→ **ABOUT THIS EXERCISE**:
Below is a set of entries; copy all of them exactly.

━━━━━━━━━━

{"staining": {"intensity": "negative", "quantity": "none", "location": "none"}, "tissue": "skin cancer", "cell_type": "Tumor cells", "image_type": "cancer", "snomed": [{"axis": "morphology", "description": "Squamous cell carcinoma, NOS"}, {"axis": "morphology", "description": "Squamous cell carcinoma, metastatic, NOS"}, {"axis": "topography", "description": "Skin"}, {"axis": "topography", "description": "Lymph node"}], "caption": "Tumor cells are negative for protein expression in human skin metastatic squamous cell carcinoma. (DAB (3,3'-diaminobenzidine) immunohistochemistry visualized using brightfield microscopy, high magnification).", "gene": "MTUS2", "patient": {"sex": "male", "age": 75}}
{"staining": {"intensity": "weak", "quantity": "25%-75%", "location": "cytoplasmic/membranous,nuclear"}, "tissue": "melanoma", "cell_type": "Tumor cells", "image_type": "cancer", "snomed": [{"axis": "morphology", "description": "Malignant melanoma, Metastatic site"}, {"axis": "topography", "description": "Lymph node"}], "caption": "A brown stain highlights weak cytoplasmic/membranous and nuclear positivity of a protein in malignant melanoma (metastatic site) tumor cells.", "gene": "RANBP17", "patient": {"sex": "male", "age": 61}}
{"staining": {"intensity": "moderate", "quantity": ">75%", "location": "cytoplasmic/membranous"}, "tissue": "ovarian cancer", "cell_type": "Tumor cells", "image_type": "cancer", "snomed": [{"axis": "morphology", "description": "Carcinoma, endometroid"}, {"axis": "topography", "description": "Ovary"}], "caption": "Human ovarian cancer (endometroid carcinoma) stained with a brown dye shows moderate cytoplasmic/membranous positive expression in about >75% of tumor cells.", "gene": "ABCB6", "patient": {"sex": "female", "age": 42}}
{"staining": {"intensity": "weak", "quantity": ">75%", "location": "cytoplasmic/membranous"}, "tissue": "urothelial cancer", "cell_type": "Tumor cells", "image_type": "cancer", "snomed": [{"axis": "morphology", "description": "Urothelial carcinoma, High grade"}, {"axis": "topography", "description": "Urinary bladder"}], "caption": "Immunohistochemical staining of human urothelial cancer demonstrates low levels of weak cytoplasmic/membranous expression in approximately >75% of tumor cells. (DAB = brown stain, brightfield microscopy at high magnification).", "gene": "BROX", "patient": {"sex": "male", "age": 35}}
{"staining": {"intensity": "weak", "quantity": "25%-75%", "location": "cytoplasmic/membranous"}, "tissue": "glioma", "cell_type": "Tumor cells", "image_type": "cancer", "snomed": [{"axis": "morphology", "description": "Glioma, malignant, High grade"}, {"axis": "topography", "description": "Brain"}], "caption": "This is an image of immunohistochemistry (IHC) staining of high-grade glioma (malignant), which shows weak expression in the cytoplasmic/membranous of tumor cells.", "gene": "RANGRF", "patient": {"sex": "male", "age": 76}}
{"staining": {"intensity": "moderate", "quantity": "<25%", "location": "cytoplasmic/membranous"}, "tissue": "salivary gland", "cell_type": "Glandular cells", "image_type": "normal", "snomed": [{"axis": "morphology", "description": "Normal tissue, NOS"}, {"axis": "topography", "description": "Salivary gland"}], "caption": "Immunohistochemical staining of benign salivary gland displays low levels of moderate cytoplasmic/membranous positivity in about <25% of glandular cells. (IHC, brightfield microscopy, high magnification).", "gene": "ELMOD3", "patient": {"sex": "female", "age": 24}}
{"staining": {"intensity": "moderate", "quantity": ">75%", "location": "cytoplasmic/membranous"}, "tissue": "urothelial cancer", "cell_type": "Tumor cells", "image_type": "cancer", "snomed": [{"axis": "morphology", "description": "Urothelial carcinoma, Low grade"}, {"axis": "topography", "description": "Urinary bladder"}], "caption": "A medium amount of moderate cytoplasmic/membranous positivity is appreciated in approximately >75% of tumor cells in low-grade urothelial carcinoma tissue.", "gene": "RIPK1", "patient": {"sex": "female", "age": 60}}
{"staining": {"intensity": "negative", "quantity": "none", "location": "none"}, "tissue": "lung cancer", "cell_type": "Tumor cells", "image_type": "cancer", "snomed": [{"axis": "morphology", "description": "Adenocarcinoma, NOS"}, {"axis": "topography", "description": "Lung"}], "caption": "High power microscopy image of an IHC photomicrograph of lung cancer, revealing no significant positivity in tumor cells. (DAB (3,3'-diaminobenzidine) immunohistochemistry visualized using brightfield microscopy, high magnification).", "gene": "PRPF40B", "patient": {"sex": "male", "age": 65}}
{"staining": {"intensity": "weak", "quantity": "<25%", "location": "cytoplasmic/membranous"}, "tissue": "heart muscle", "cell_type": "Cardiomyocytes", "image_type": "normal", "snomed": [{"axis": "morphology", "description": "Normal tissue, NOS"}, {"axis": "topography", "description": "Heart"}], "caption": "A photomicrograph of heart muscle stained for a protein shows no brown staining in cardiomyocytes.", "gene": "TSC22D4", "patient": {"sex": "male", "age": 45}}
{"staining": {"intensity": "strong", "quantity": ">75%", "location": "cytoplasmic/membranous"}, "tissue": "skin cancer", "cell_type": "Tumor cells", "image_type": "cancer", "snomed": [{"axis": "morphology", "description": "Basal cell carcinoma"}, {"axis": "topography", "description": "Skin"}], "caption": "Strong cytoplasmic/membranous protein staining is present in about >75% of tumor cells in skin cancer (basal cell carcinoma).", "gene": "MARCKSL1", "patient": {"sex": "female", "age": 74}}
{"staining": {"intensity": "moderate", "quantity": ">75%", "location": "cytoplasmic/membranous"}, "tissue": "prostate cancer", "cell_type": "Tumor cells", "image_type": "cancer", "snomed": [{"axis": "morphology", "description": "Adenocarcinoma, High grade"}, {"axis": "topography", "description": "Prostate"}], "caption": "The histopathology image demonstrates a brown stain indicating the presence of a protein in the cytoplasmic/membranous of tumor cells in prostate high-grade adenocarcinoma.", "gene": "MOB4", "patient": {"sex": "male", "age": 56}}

━━━━━━━━━━

→ **RESPONSE TO THE EXERCISE**:
{"staining": {"intensity": "negative", "quantity": "none", "location": "none"}, "tissue": "skin cancer", "cell_type": "Tumor cells", "image_type": "cancer", "snomed": [{"axis": "morphology", "description": "Squamous cell carcinoma, NOS"}, {"axis": "morphology", "description": "Squamous cell carcinoma, metastatic, NOS"}, {"axis": "topography", "description": "Skin"}, {"axis": "topography", "description": "Lymph node"}], "caption": "Tumor cells are negative for protein expression in human skin metastatic squamous cell carcinoma. (DAB (3,3'-diaminobenzidine) immunohistochemistry visualized using brightfield microscopy, high magnification).", "gene": "MTUS2", "patient": {"sex": "male", "age": 75}}
{"staining": {"intensity": "weak", "quantity": "25%-75%", "location": "cytoplasmic/membranous,nuclear"}, "tissue": "melanoma", "cell_type": "Tumor cells", "image_type": "cancer", "snomed": [{"axis": "morphology", "description": "Malignant melanoma, Metastatic site"}, {"axis": "topography", "description": "Lymph node"}], "caption": "A brown stain highlights weak cytoplasmic/membranous and nuclear positivity of a protein in malignant melanoma (metastatic site) tumor cells.", "gene": "RANBP17", "patient": {"sex": "male", "age": 61}}
{"staining": {"intensity": "moderate", "quantity": ">75%", "location": "cytoplasmic/membranous"}, "tissue": "ovarian cancer", "cell_type": "Tumor cells", "image_type": "cancer", "snomed": [{"axis": "morphology", "description": "Carcinoma, endometroid"}, {"axis": "topography", "description": "Ovary"}], "caption": "Human ovarian cancer (endometroid carcinoma) stained with a brown dye shows moderate cytoplasmic/membranous positive expression in about >75% of tumor cells.", "gene": "ABCB6", "patient": {"sex": "female", "age": 42}}
{"staining": {"intensity": "weak", "quantity": ">75%", "location": "cytoplasmic/membranous"}, "tissue": "urothelial cancer", "cell_type": "Tumor cells", "image_type": "cancer", "snomed": [{"axis": "morphology", "description": "Urothelial carcinoma, High grade"}, {"axis": "topography", "description": "Urinary bladder"}], "caption": "Immunohistochemical staining of human urothelial cancer demonstrates low levels of weak cytoplasmic/membranous expression in approximately >75% of tumor cells. (DAB = brown stain, brightfield microscopy at high magnification).", "gene": "BROX", "patient": {"sex": "male", "age": 35}}
{"staining": {"intensity": "weak", "quantity": "25%-75%", "location": "cytoplasmic/membranous"}, "tissue": "glioma", "cell_type": "Tumor cells", "image_type": "cancer", "snomed": [{"axis": "morphology", "description": "Glioma, malignant, High grade"}, {"axis": "topography", "description": "Brain"}], "caption": "This is an image of immunohistochemistry (IHC) staining of high-grade glioma (malignant), which shows weak expression in the cytoplasmic/membranous of tumor cells.", "gene": "RANGRF", "patient": {"sex": "male", "age": 76}}
{"staining": {"intensity": "moderate", "quantity": "<25%", "location": "cytoplasmic/membranous"}, "tissue": "salivary gland", "cell_type": "Glandular cells", "image_type": "normal", "snomed": [{"axis": "morphology", "description": "Normal tissue, NOS"}, {"axis": "topography", "description": "Salivary gland"}], "caption": "Immunohistochemical staining of benign salivary gland displays low levels of moderate cytoplasmic/membranous positivity in about <25% of glandular cells. (IHC, brightfield microscopy, high magnification).", "gene": "ELMOD3", "patient": {"sex": "female", "age": 24}}
{"staining": {"intensity": "moderate", "quantity": ">75%", "location": "cytoplasmic/membranous"}, "tissue": "urothelial cancer", "cell_type": "Tumor cells", "image_type": "cancer", "snomed": [{"axis": "morphology", "description": "Urothelial carcinoma, Low grade"}, {"axis": "topography", "description": "Urinary bladder"}], "caption": "A medium amount of moderate cytoplasmic/membranous positivity is appreciated in approximately >75% of tumor cells in low-grade urothelial carcinoma tissue.", "gene": "RIPK1", "patient": {"sex": "female", "age": 60}}
{"staining": {"intensity": "negative", "quantity": "none", "location": "none"}, "tissue": "lung cancer", "cell_type": "Tumor cells", "image_type": "cancer", "snomed": [{"axis": "morphology", "description": "Adenocarcinoma, NOS"}, {"axis": "topography", "description": "Lung"}], "caption": "High power microscopy image of an IHC photomicrograph of lung cancer, revealing no significant positivity in tumor cells. (DAB (3,3'-diaminobenzidine) immunohistochemistry visualized using brightfield microscopy, high magnification).", "gene": "PRPF40B", "patient": {"sex": "male", "age": 65}}
{"staining": {"intensity": "weak", "quantity": "<25%", "location": "cytoplasmic/membranous"}, "tissue": "heart muscle", "cell_type": "Cardiomyocytes", "image_type": "normal", "snomed": [{"axis": "morphology", "description": "Normal tissue, NOS"}, {"axis": "topography", "description": "Heart"}], "caption": "A photomicrograph of heart muscle stained for a protein shows no brown staining in cardiomyocytes.", "gene": "TSC22D4", "patient": {"sex": "male", "age": 45}}
{"staining": {"intensity": "strong", "quantity": ">75%", "location": "cytoplasmic/membranous"}, "tissue": "skin cancer", "cell_type": "Tumor cells", "image_type": "cancer", "snomed": [{"axis": "morphology", "description": "Basal cell carcinoma"}, {"axis": "topography", "description": "Skin"}], "caption": "Strong cytoplasmic/membranous protein staining is present in about >75% of tumor cells in skin cancer (basal cell carcinoma).", "gene": "MARCKSL1", "patient": {"sex": "female", "age": 74}}
{"staining": {"intensity": "moderate", "quantity": ">75%", "location": "cytoplasmic/membranous"}, "tissue": "prostate cancer", "cell_type": "Tumor cells", "image_type": "cancer", "snomed": [{"axis": "morphology", "description": "Adenocarcinoma, High grade"}, {"axis": "topography", "description": "Prostate"}], "caption": "The histopathology image demonstrates a brown stain indicating the presence of a protein in the cytoplasmic/membranous of tumor cells in prostate high-grade adenocarcinoma.", "gene": "MOB4", "patient": {"sex": "male", "age": 56}}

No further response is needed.